Exercise task:
Write out every text line of the data below verbatim, leaving out the images.

Dataset excerpt:
= = =
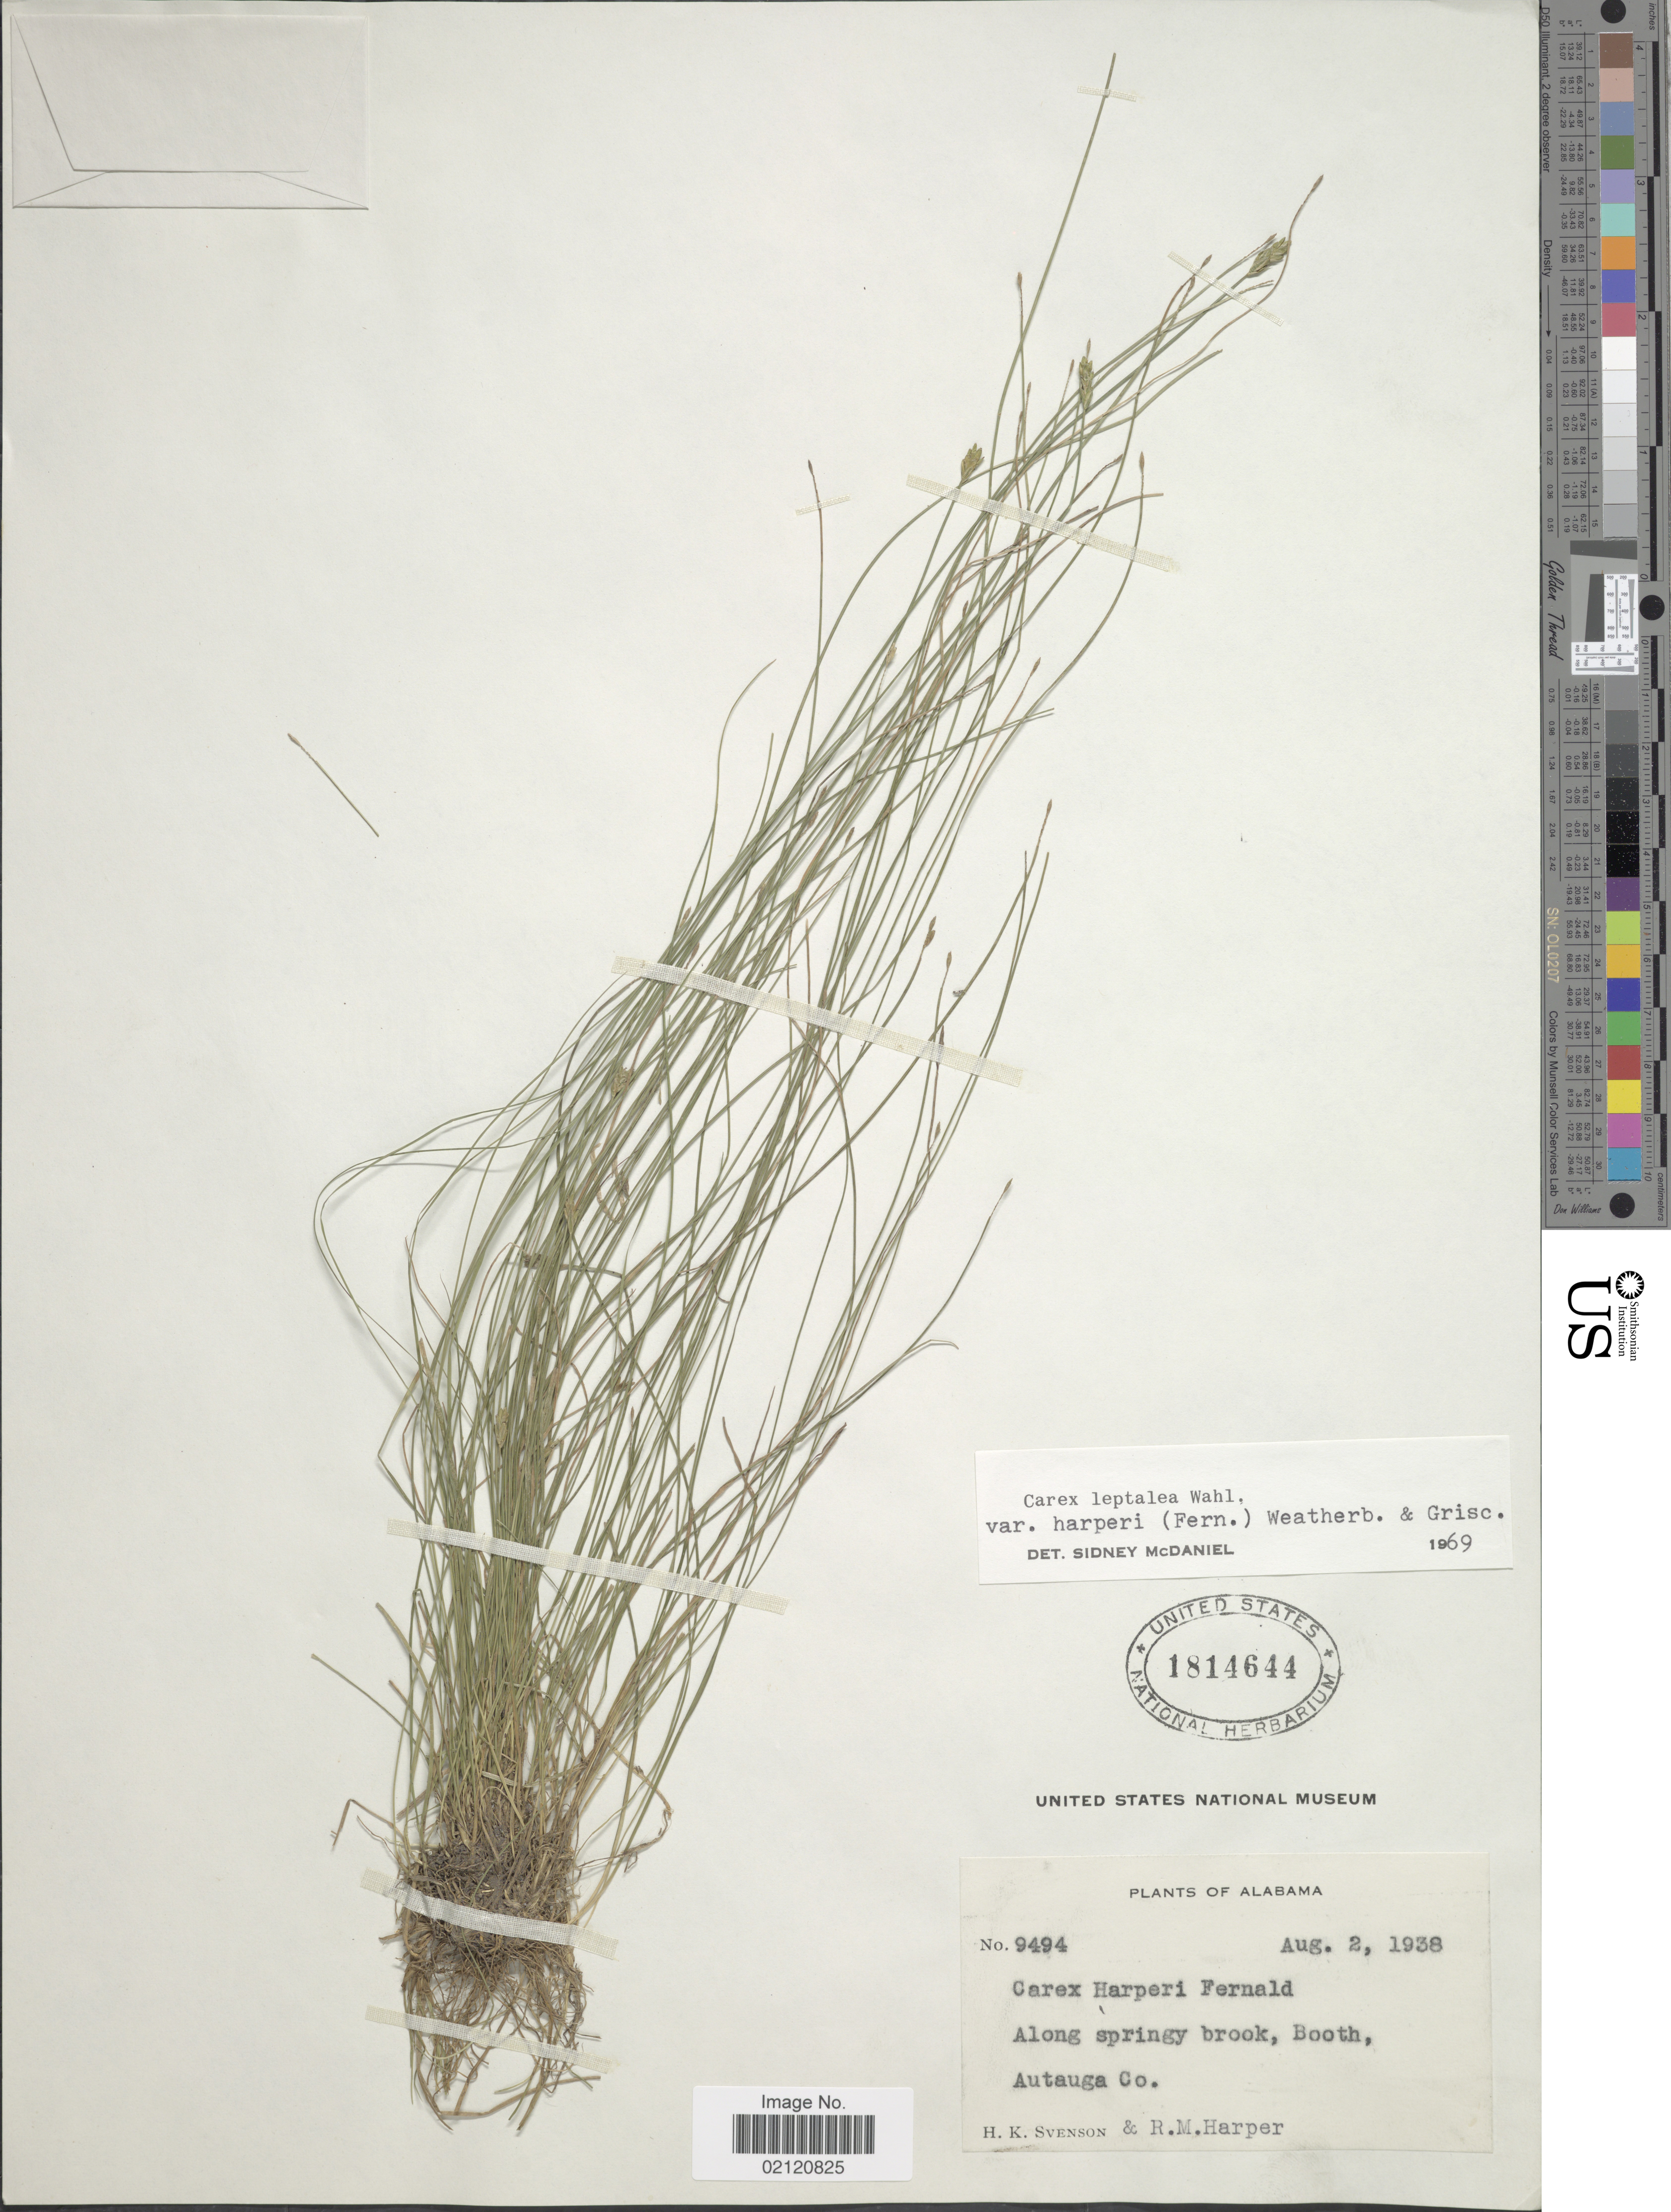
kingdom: Plantae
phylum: Tracheophyta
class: Liliopsida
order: Poales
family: Cyperaceae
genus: Carex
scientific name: Carex leptalea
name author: Wahlenb.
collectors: H. K. Svenson & R. M. Harper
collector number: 9494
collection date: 1938-08-02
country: United States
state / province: Alabama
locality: Along springy brook, Booth, Autauga Co.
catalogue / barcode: US 1814644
= = =
The result:
kingdom: Plantae
phylum: Tracheophyta
class: Liliopsida
order: Poales
family: Cyperaceae
genus: Carex
scientific name: Carex leptalea
name author: Wahlenb.
collectors: H. K. Svenson & R. M. Harper
collector number: 9494
collection date: 1938-08-02
country: United States
state / province: Alabama
locality: Along springy brook, Booth, Autauga Co.
catalogue / barcode: US 1814644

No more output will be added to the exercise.